De Napoli a Il Mattino: «Diego e una squadra dal cuore immenso»

Nando De Napoli era per tutti Rambo. In realtà lo è ancora adesso. Tale e quale. Basta chiedere ai ragazzini del settore giovanile dell’Avellino con cui ogni giorno si imbatte. «La vera fatica non è scovare talenti ma fargli capire che anche uno come Maradona, che era Maradona, era uno che rispettava tutto e tutti. Per certi versi anche se stesso». Il 1990 è stato un anno straordinario per il centrocampista di Chiusano. Il secondo scudetto ma anche le notti magiche con l’Italia di Vicini.
De Napoli, gli scudetti non si vincono solo con Maradona, Careca, Alemao… «È così, lo spiego ai giovani calciatori. Ognuno deve sapere quello che deve fare in campo. E lo deve fare sempre dando il massimo. Io sapevo che se non mi allenavo tutti i giorni al 100 per cento, non sarei mai potuto essere di aiuto a Maradona, il più grande di tutti, con le mie corse e le mie ricorse. C’ero io a proteggergli le spalle. E con me Fusi, Crippa. E mentalmente ero sempre proiettato a questo. Oggi, invece, pensano che tutto sia semplice: so giocare benino e basta e avanza. Macché. Ci vuole impegno, capire la disciplina, comportarsi bene fuori dal campo».
Estate 1989. Maradona non arriva. «La società fu chiara: non vi impicciate, non chiamate, non fate dichiarazioni. Ci dissero che avrebbero risolto loro con Diego e che alla fine sarebbe arrivato. E così andò a finire. Bigon pure, che era appena arrivato, capì la situazione: Pensate a vincere, che siete forti anche senza di lui. E infatti in attesa di Diego vincemmo le prime quattro gare e gettammo in quelle settimane le basi dello scudetto-bis».

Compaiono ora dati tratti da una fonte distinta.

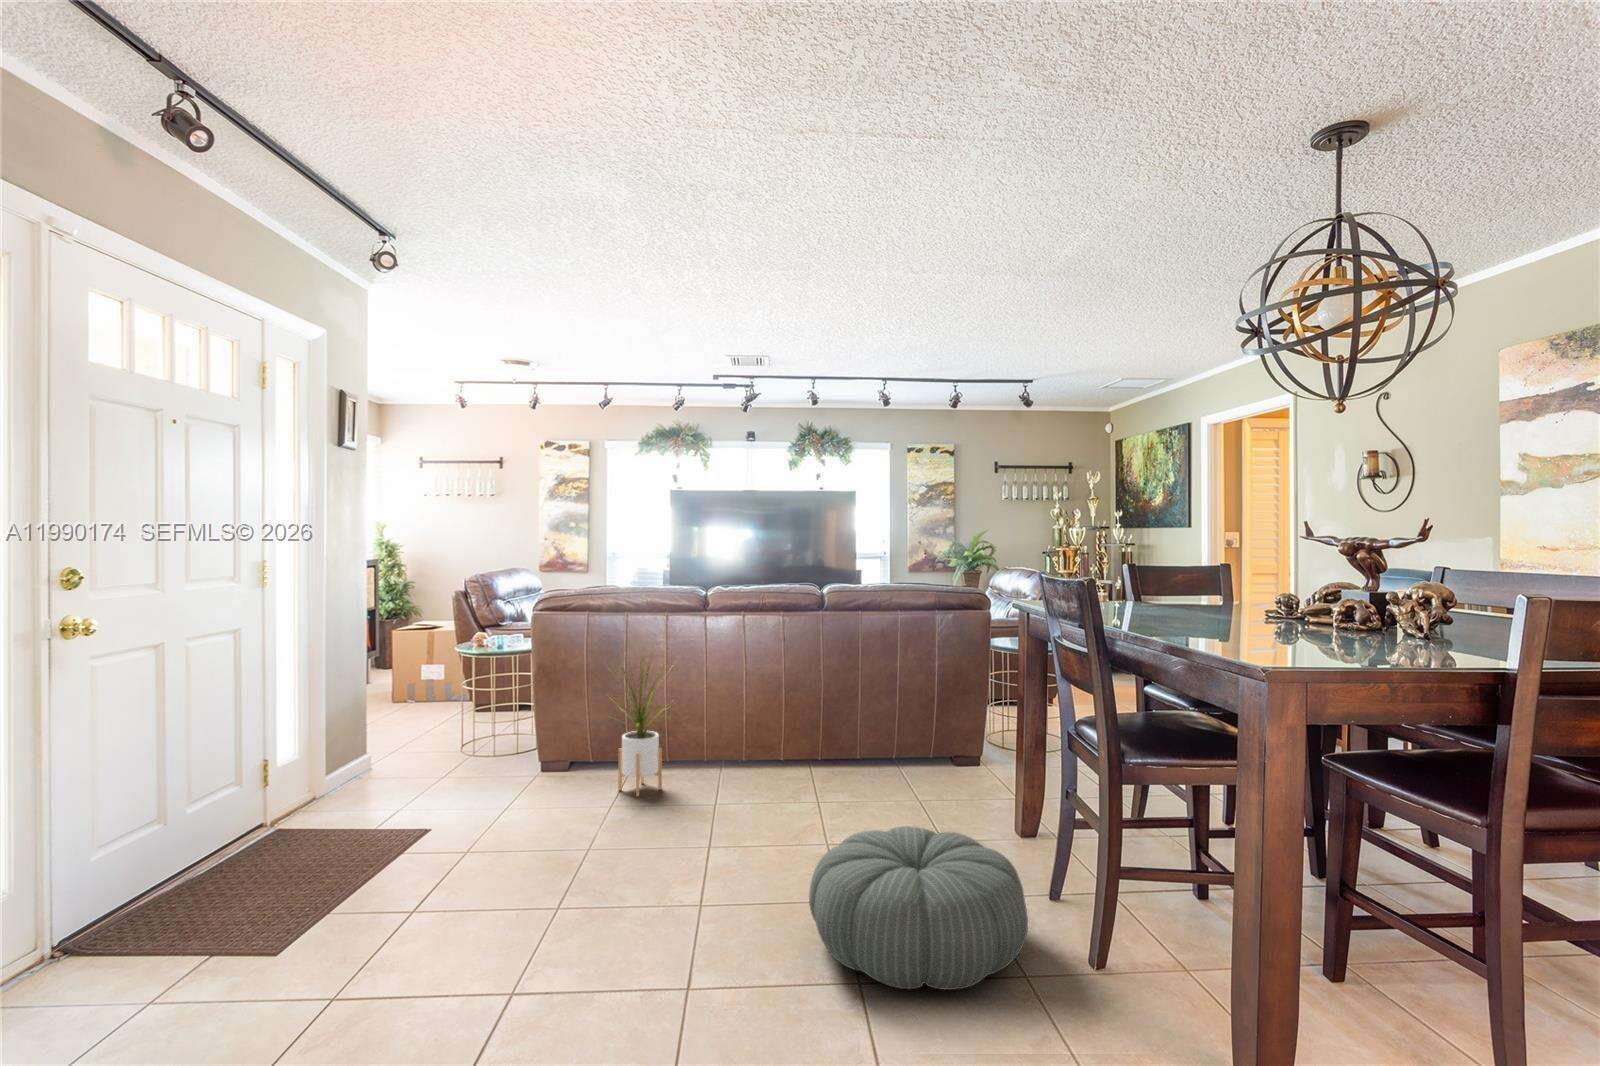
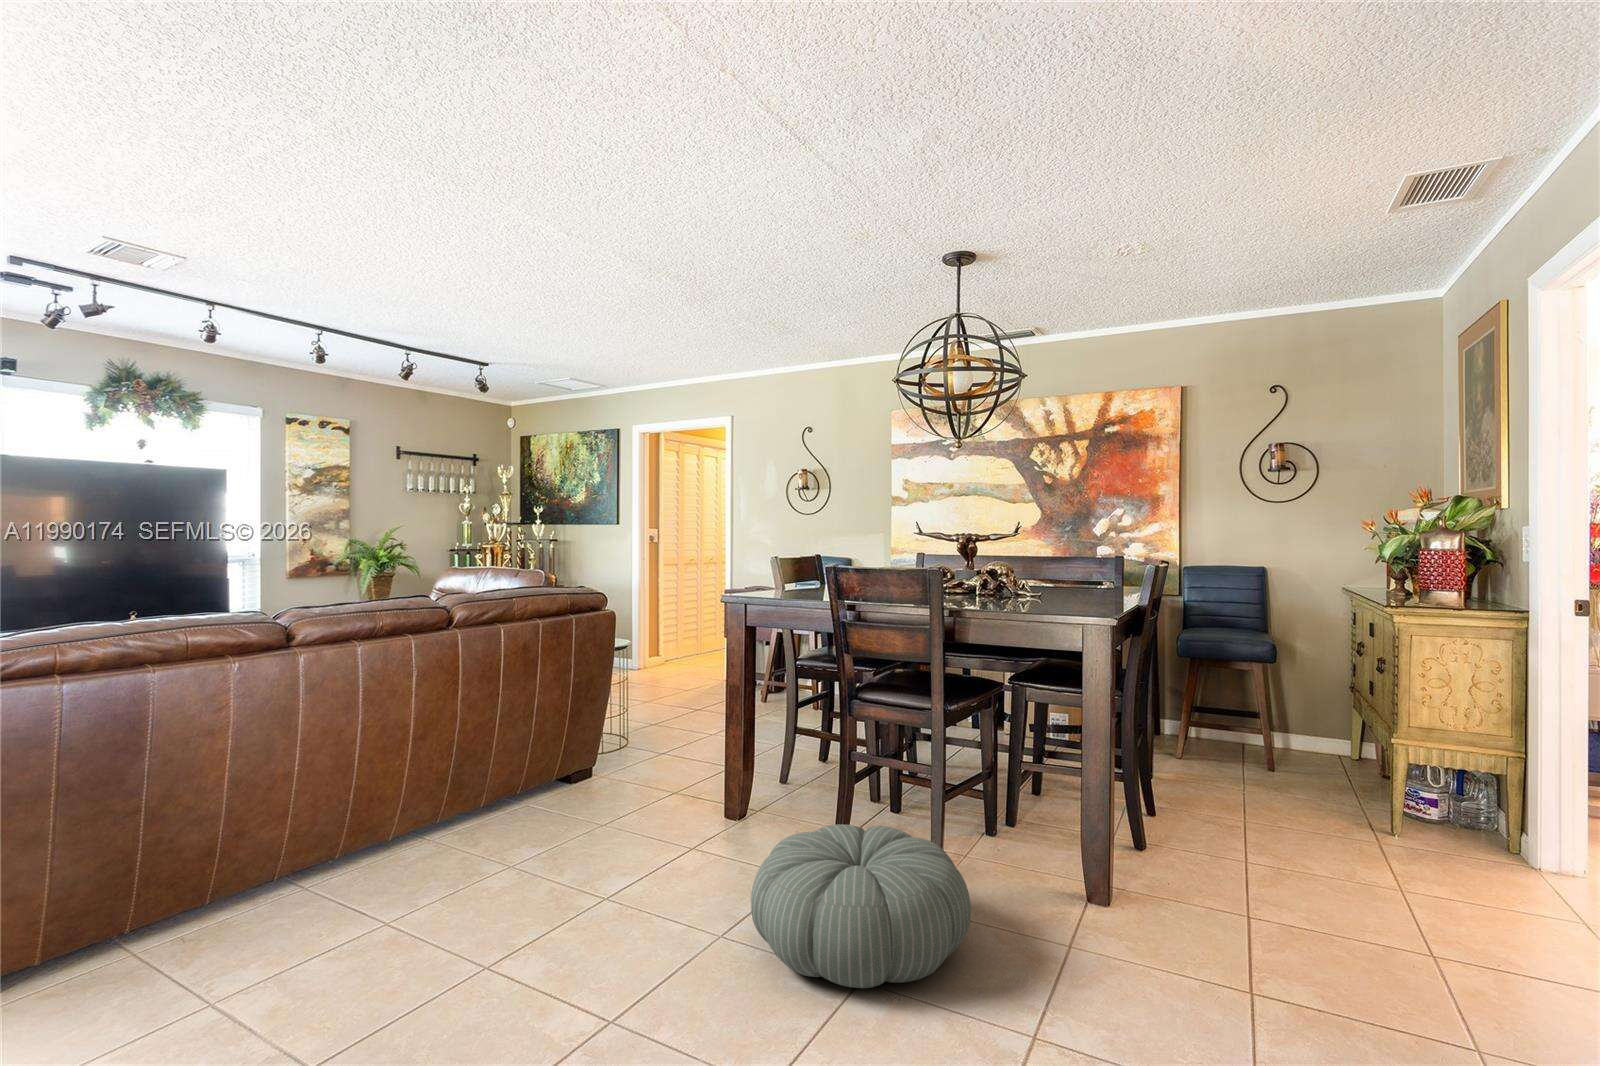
house plant: present [608,660,664,797] -> none [142,713,307,983]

Lei andò poi al Milan. Le hanno mai rimproverato la monetina di Alemao? «Van Basten certe cose non me le ha mai dette. Ho letto che pensa che commettemmo un furto, che il nostro fu uno scippo. Ma pure a fare i calcoli commettono degli errori: perché anche senza la vittoria a tavolino di Bergamo, noi avremmo chiuso avanti. Mica sono stato io a perdere la testa a Verona mentre noi trionfammo a Bologna? Certe cose si dimenticano troppo in fretta».

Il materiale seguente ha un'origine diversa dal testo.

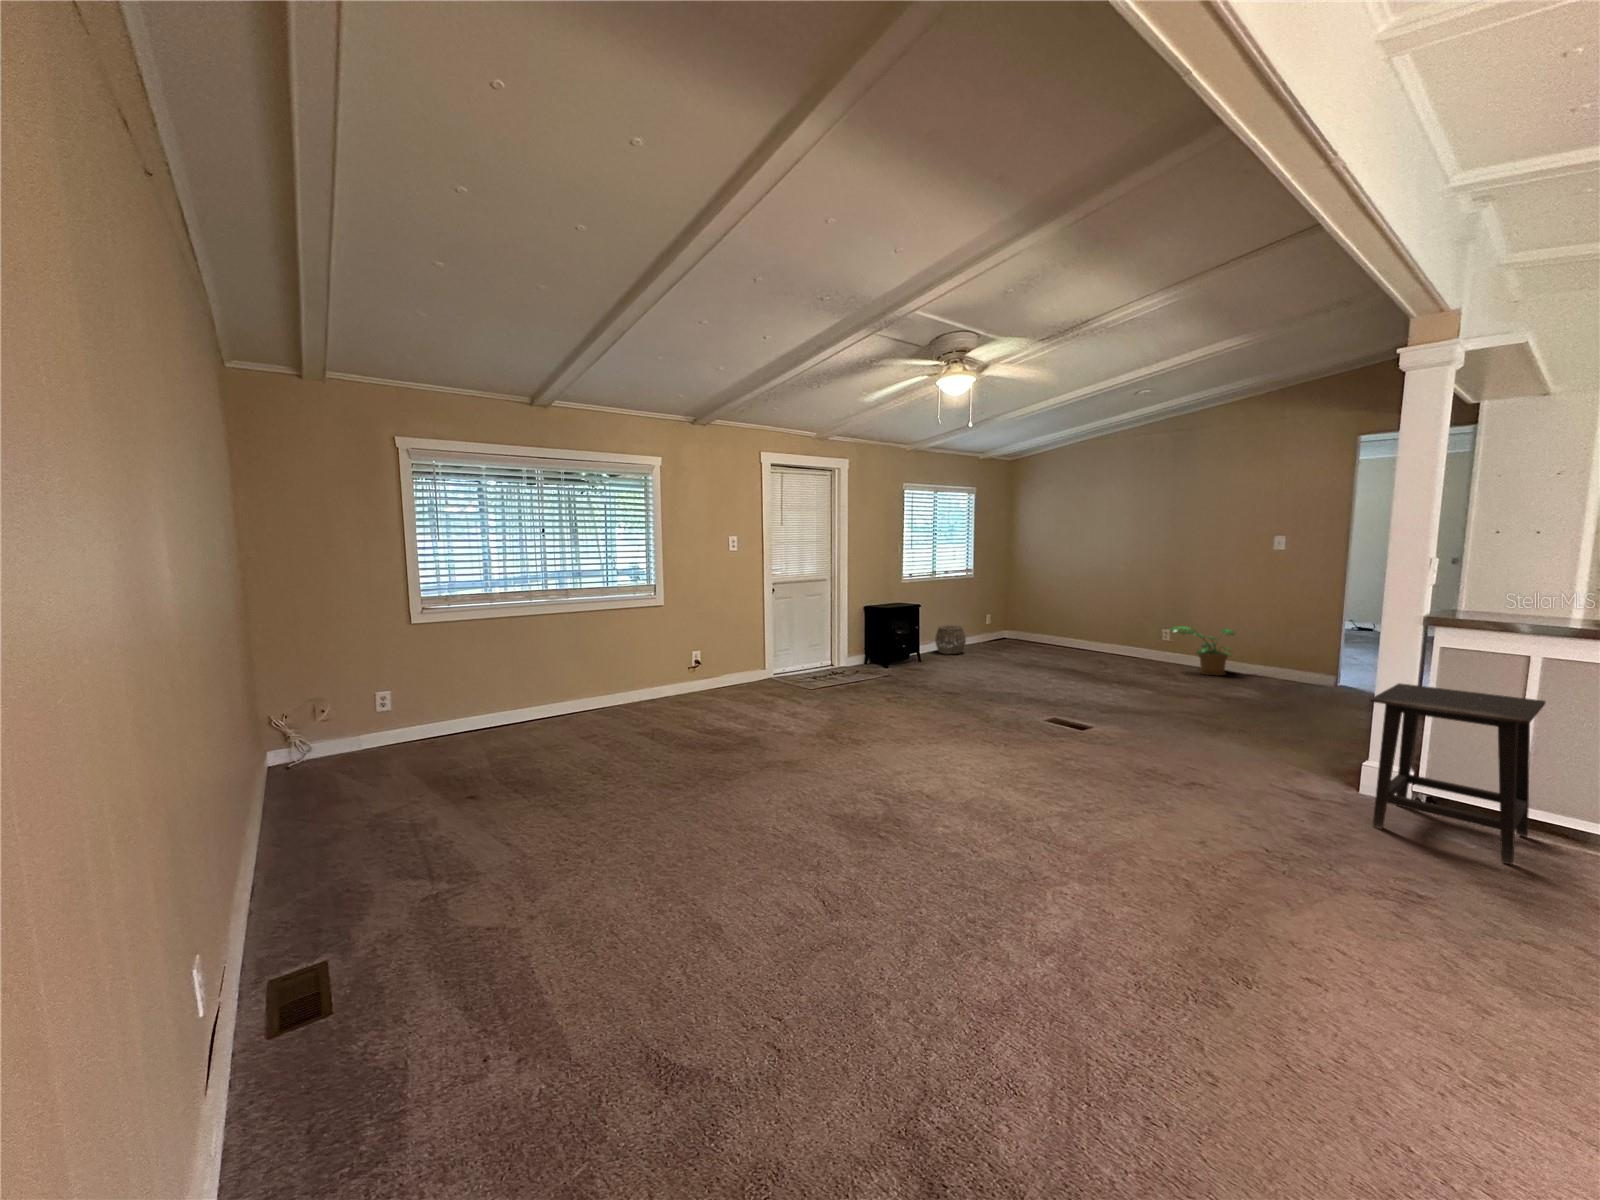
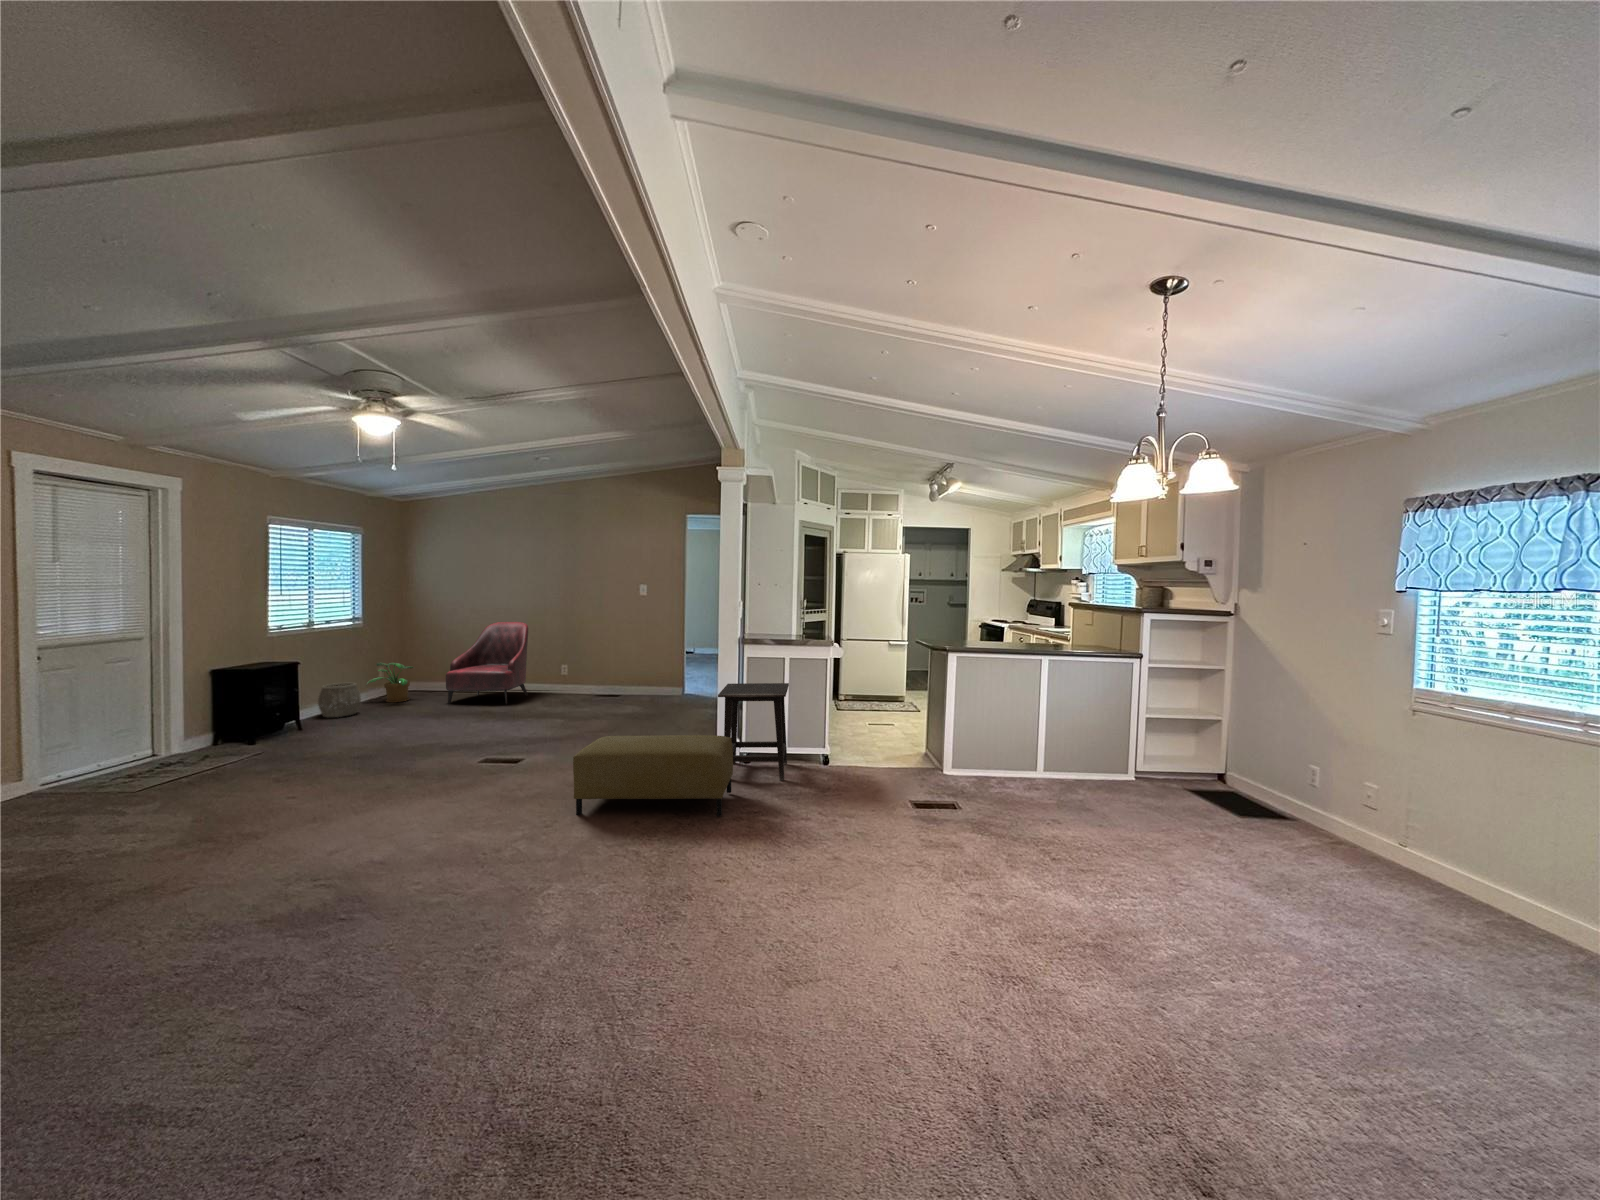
armchair: none [1037,579,1123,664] -> present [446,622,528,704]
potted plant: present [1170,626,1235,675] -> present [366,663,414,702]
ottoman: none [1122,723,1389,885] -> present [573,735,733,816]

Pareggio a Lecce e sconfitta con la Sampdoria in sette giorni: avete avuto paura di una beffa come nel 1988? «Sì, infatti prendemmo una decisione. In realtà, come sempre fu Maradona ha prendere la situazione in mano: decidemmo di vederci anche dopo l’allenamento, chiamavamo il proprietario del Poeta, a Posillipo, e lui chiudeva il locale per noi. Anche perché il Napoli, a Napoli, era dietro per importanza solo a San Gennaro. Ci blindavamo».
Le cene per lo scudetto? «Erano momenti in cui ci guardavamo negli occhi. Lo scudetto perso con il Milan due anni prima bruciava ancora. Ne avevamo sentite anche noi di cotte e di crude, la verità è che loro arrivarono al rush finale più in forma di noi. E quindi quella era la lezione che avevamo imparato: dovevamo stringere i denti. E così la nostra risalita cominciò con un 3-1 alla Juventus. Non ci fermammo più. Vincemmo le ultime cinque e per il Milan divenimmo irraggiungibili. E vendicammo lo scudetto perso nel 1988».
Perché il ciclo si chiuse con quel titolo? «Ci regalammo ancora una Supercoppa italiana ma è vero che alla fine il cerchio si chiuse con quella vittoria. Avevamo vinto la Coppa Uefa, la Coppa Italia ma nessuno pensava che quello sarebbe stato l’ultimo scudetto. La società investiva, avevamo giocatori fortissimi come Zola che aspettava solo il momento di esplodere. Ma quella era una serie A spaziale: poteva vincere chiunque, mica solo l’Inter o il Milan o la Juventus come avviene adesso. E infatti nel 91 vinse la Sampdoria di Boskov».
Per lei e per l’Italia l’estate del 1990 è quella delle notti magiche. «Uno pensa sempre alla delusione di Maradona per quella finale persa con la Germania. Ma lui in fondo, Canniggia a parte, non aveva una grande Argentina a sostenerlo. Il vero rimpianto è il mio, quello della nostra Nazionale. Lui fu abile prima di quella semifinale al San Paolo, da scugnizzo vero, ad andare a toccare le corde dei sentimenti. Vi maltrattano sempre, ora si ricordano che siete italiani. Qualche tifoso, non tutti, si convinse che aveva ragione. Ma non ce l’avrò mai con lui. Ho vissuto gli anni più felici della mia carriera».